* _Task details_: In your answer, print every record exactly as it is written.

(Stored data entries)
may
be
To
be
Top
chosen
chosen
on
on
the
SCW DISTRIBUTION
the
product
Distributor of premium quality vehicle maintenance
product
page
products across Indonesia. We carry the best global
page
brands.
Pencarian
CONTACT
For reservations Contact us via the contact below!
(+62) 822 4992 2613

* _Result_:
may
be
To
be
Top
chosen
chosen
on
on
the
SCW DISTRIBUTION
the
product
Distributor of premium quality vehicle maintenance
product
page
products across Indonesia. We carry the best global
page
brands.
Pencarian
CONTACT
For reservations Contact us via the contact below!
(+62) 822 4992 2613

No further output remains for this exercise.